Three good questions.......................

 Where does commitment end and obstinance begin?  Doesn't government—and life—require compromise?  Aren't there times when we have to pick the lesser of two evils?

-Ryan Holiday and Stephen Hanselman, The Lives Of The Stoics:  The Art of Living from Zeno to Marcus Aurelius, from the chapter on Cato

Monday, January 4, 2021

in collaboration and tension................

 Pushing beyond Chrysippus's "no shoving" rule, he believed every human being was quite literally on the same team.  We are all tied together in cosmic sympathy, Posidonius believed, and none of us are entirely self-sufficient or autonomous.  Each of us has been given a role to play in this large body—one of us is a finger, another a skin cell, another a liver—and we exist in collaboration and tension with each other.  It was God, he thought, that ran through this organism as pneuma—a kind of soul of the universe.

-Ryan Holiday and Stephen Hanselman,  Lives Of The Stoics:  The Art of Living from Zeno to Marcus Aurelius

You can google pneuma here

Today's (recent) American history lesson.....

      With Simpson ruled out, the finalists included both Bob and Elizabeth Dole; Jack Kemp; Senator Pete Domenici of New Mexico; and a little-known junior senator from Indiana named Dan Quayle, talked up by conservatives as a fresh face at age forty-one.  Quayle would be a reassuringly hard-line presence on a ticket with Bush, who had never really overcome their doubts despite eight years as Reagan's loyal sidekick.  (Donald Trump, the media-hungry developer who had groused about Baker's economic policies sent word through Lee Atwater that he would be willing to serve as vice-president, an offer that Bush dismissed as "strange and unbelievable.")

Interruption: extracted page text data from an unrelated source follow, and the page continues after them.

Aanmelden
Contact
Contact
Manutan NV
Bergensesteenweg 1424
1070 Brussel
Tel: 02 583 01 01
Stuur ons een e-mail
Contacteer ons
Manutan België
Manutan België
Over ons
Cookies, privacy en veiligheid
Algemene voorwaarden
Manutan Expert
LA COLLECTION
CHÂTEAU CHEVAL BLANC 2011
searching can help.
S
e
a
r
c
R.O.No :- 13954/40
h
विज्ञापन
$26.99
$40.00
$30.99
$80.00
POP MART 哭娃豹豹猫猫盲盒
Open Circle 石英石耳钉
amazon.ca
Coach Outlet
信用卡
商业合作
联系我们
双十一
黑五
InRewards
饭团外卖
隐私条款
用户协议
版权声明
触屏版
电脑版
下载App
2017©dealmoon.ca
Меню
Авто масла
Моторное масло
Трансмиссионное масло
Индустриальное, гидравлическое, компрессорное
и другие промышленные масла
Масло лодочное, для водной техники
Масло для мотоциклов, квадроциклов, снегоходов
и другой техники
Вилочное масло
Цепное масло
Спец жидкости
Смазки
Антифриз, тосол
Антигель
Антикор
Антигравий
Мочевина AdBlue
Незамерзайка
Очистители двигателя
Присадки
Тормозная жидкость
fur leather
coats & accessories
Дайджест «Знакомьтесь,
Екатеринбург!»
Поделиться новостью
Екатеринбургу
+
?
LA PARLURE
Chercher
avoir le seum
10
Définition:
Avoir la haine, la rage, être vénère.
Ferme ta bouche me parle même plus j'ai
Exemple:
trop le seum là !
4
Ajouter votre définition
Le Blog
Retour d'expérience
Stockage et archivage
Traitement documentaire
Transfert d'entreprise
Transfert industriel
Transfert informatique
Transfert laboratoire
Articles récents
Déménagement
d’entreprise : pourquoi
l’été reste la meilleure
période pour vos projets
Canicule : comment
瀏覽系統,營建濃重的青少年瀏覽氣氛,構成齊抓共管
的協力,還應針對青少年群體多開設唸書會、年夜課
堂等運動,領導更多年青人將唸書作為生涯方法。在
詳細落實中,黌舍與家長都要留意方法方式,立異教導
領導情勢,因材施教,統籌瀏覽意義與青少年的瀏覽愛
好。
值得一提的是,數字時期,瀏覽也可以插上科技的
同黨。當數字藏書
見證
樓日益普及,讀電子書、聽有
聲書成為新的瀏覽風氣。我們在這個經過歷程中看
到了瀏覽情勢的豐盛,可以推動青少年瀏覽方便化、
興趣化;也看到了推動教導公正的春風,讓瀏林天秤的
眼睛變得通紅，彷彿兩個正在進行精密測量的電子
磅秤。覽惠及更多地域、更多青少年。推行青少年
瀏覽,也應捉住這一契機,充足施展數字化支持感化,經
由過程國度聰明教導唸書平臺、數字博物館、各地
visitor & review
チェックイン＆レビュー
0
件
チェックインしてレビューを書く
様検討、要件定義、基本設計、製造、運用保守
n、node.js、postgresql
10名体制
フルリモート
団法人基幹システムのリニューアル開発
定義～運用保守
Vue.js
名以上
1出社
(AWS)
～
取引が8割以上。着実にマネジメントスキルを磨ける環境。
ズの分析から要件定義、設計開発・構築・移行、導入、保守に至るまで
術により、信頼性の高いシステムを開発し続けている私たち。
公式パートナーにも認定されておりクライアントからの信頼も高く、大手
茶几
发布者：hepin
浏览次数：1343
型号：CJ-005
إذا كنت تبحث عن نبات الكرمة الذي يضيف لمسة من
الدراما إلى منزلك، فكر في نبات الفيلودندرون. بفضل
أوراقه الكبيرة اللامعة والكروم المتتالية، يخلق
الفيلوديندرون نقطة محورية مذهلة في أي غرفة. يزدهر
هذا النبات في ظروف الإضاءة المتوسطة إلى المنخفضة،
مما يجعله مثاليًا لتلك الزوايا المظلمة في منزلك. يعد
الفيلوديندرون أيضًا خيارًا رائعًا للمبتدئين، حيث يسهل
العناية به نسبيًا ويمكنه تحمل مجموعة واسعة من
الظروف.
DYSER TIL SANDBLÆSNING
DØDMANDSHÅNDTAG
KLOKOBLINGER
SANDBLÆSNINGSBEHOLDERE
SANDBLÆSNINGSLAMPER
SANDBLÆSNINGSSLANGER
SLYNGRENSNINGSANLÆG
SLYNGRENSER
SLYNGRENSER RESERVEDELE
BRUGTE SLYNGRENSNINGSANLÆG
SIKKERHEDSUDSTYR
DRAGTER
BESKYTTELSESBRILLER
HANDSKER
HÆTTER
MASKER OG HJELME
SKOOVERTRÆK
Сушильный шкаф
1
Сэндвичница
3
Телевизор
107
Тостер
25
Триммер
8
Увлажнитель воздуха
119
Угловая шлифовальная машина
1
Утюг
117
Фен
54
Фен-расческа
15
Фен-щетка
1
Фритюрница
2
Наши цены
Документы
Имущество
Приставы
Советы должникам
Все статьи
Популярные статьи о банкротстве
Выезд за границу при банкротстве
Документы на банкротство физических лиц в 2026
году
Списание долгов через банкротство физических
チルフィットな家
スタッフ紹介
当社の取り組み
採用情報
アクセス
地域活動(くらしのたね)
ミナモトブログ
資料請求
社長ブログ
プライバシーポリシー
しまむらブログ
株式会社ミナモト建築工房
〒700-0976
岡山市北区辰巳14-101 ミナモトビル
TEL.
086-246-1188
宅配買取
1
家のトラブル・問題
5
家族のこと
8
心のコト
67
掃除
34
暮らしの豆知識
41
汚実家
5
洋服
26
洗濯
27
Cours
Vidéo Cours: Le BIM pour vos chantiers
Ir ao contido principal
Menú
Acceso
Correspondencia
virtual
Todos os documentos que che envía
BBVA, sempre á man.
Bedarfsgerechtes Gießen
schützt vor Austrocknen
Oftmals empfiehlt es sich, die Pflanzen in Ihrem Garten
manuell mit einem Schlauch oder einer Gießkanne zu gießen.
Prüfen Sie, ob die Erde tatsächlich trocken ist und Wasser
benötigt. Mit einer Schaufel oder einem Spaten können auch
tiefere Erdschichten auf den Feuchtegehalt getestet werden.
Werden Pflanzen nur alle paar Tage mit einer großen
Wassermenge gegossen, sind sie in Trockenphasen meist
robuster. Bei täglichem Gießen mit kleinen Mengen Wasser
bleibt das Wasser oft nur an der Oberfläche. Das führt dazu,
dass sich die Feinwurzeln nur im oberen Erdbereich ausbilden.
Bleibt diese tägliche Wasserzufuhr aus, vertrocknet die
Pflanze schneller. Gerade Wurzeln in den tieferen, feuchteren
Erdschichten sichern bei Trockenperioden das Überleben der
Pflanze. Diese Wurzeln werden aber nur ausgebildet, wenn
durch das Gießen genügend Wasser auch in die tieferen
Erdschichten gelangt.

-Peter Baker and Susan Glasser, The Man Who Ran Washington:  The Life and Times of James A. Baker III

Sunday, January 3, 2021

And yet.........................................

 We do not perceive the present as it is and in its totality, nor do we infer the future from the present with any high degree of dependability, nor yet do we accurately know the consequences of our own actions.

-Frank H. Knight, from his 1921 classic, Risk, Uncertainty And Profit

What if.......................................?

 


Power..........................

      [10]  Well, what does Zeus say?  'Epictetus, if it were possible I would have made your little body and possessions both free and unrestricted.  [11]  As it is, though, make no mistake; this body does not belong to you, it is only cunningly constructed clay.  [12]  And since I could not make the body yours, I have given you a portion of myself instead, the power of positive and negative impulse, of desire and aversion - the power, in other words, of making good use of impressions.  If you take care of it and identify with it, you will never be blocked or frustrated; you won't have to complain, and never will need to blame or flatter anyone. [13]  Is that enough to satisfy you?'

     'It's more than enough.  Thank you.'

-Epictetus, Discourses, from Book 1, Chapter 1.